There are numerous pros and cons to each type of arrangement. From a buyer’s perspective, an asset purchase is sometimes the cleanest way to go. As a buyer, you could acquire all the assets of the business subject to an understanding that they would be free and clear of all liabilities.

In contrast, a buyer agreeing to a stock sale can usually be held accountable for all debts and obligations of the corporation that’s being sold. For this reason alone, many buyers decide not to go with a stock sale.

On the other hand, a stock sale can be much easier to accomplish because it may involve nothing more than swapping a check for stock certificates. The transition process is sometimes much easier with a stock sale, too, because title to the business assets remain with the corporation. The buyer is simply stepping into the shoes of the stockholder.
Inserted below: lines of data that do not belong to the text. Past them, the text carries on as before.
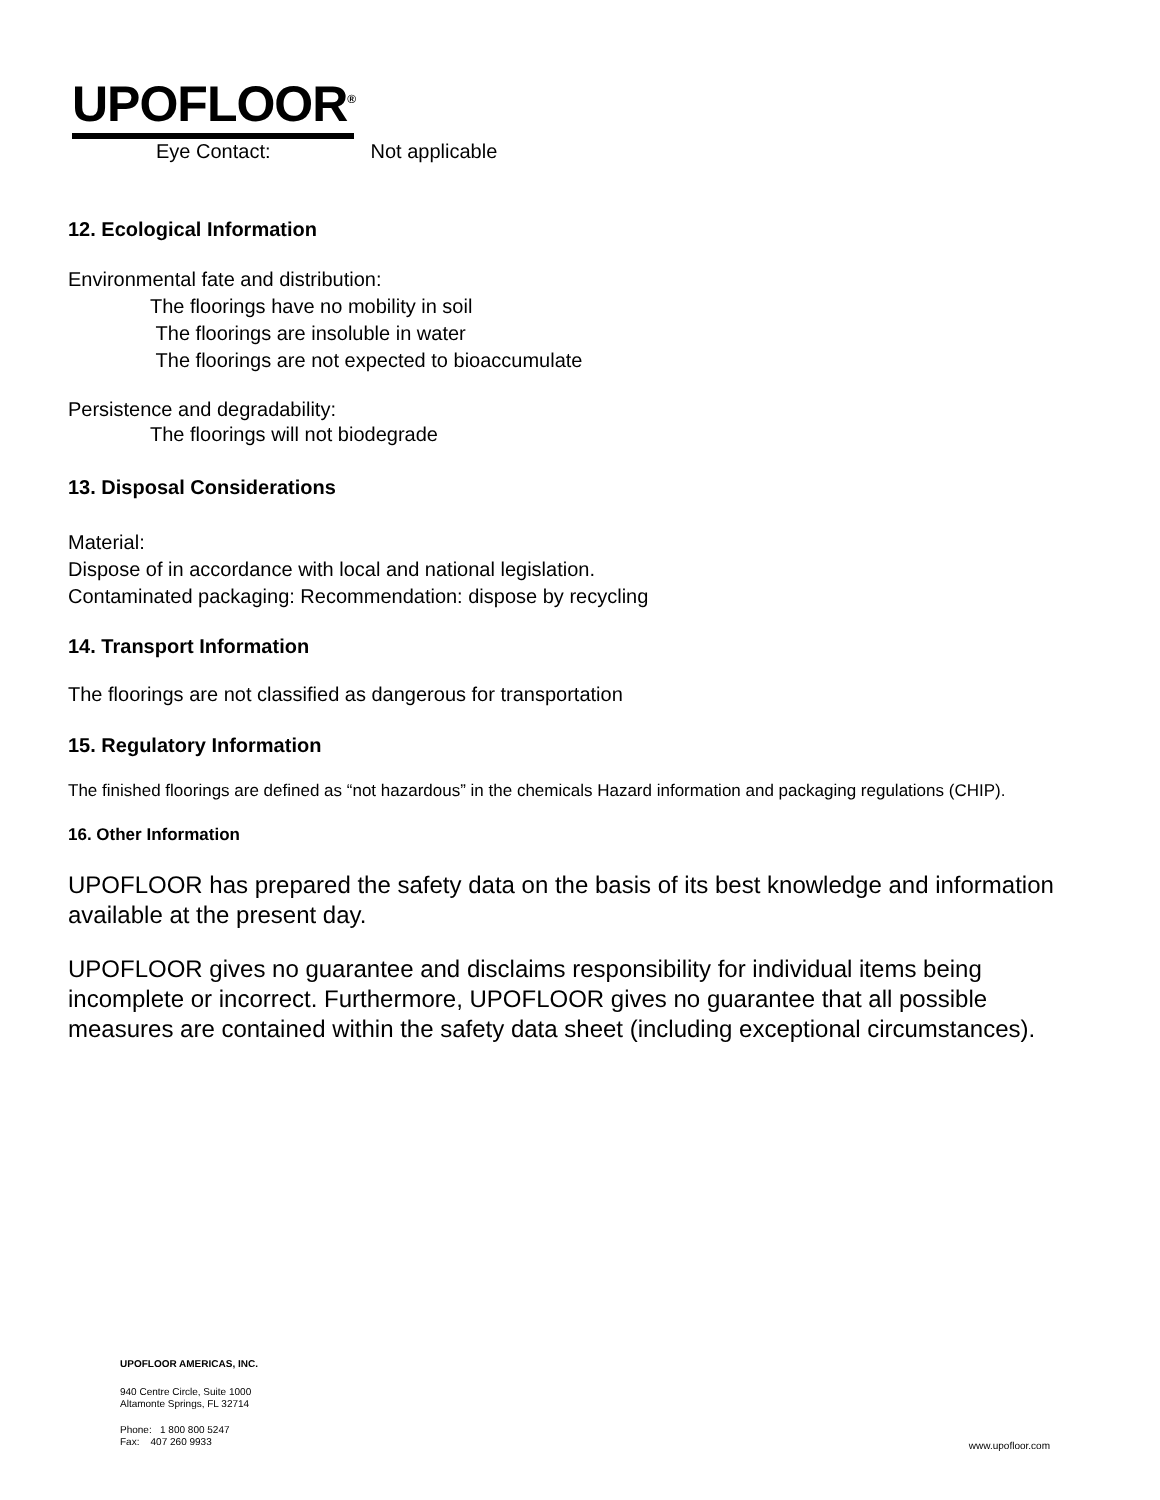UPOFLOOR<sup>®</sup>
Eye Contact: Not applicable
12. Ecological Information
Environmental fate and distribution:
The floorings have no mobility in soil
The floorings are insoluble in water
The floorings are not expected to bioaccumulate
Persistence and degradability:
The floorings will not biodegrade
13. Disposal Considerations
Material:
Dispose of in accordance with local and national legislation.
Contaminated packaging: Recommendation: dispose by recycling
14. Transport Information
The floorings are not classified as dangerous for transportation
15. Regulatory Information
The finished floorings are defined as “not hazardous” in the chemicals Hazard information and packaging regulations (CHIP).
16. Other Information
UPOFLOOR has prepared the safety data on the basis of its best knowledge and information available at the present day.
UPOFLOOR gives no guarantee and disclaims responsibility for individual items being incomplete or incorrect. Furthermore, UPOFLOOR gives no guarantee that all possible measures are contained within the safety data sheet (including exceptional circumstances).
UPOFLOOR AMERICAS, INC.
940 Centre Circle, Suite 1000
Altamonte Springs, FL 32714
Phone: 1 800 800 5247
Fax: 407 260 9933
www.upofloor.com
Depending on the size and complexity of the deal, there may be spin-offs, divestitures, or other undertakings that make it difficult to pigeonhole the transaction as an asset purchase, a stock purchase or a merger. However, most deals will progress in a similar manner:

  • Preliminary Discussions
  • Negotiating a letter of intent
  • Signing a confidentiality agreement
  • Drafting and finalizing a formal agreement
  • Undertaking due diligence
  • Seeking approval from governmental authorities and consents from third parties
  • Closing
  • Post-closing adjustments
  • Negotiating the Deal
  • Depending on the nature of the transaction, bringing a deal to closure could take anywhere from three months to a year or more.
  • Without much doubt, the process will take longer than you would have expected.

As early as possible in the process, a lawyer and a financial adviser should be brought into the picture. One immediate benefit to doing so is that they may be able to help you to structure the deal to your best advantage before the transaction takes on a life of its own.

Proper representation is critical even in preliminary discussions. Many unsuspecting sellers have signed something while in preliminary discussions that is later regretted; so common sense dictates having a lawyer on your team before you sign anything.
Once the parties “shake hands” on a deal, the next step is usually to negotiate a letter of intent. The logic of having a letter of intent is to secure a level of commitment from the parties to show that they are serious about the deal. Otherwise, they may never get to the point of negotiating the finer points that always show up in the formal agreement. Unless you have some advantage to be gained from signing an enforceable letter of intent, it will usually be drafted as “non-binding” on its face.

As soon as possible, the other side is going to want access to the inner workings of your business to verify that it is everything you say it is. Before you turn over on your belly, though, you should have a confidentiality agreement in place to protect your interests – just in case the other side has unscrupulous motives.

Somewhere along the line, a formal agreement will have to be finalized and signed. As deals evolve now, though, the parties may not actually sign the final document until the deal is ready to close. There are almost always many drafts that go back and forth. This is where you absolutely need good legal representation because the risks are just too great.

The due diligence process involves turning over all the rocks of a business and looking to make sure that everything is in good order. Be ready to come under the microscope. Your business may be given more scrutiny than ever before.

The closing may involve a third-party escrow company (especially when real property and public notices for “bulk sales” are involved). If there is an escrow, another level of documentation and compliance with the escrow company’s requirements will be involved.

Some form of post-closing adjustments may be involved as well. One of the terms a buyer may negotiate, for example, is a representation that the business will perform at a given volume for a certain period of time after closing. Based on what happens, the purchase price may be adjusted up or down after the fact.

This is but a short synopsis to the process of buying and selling a business.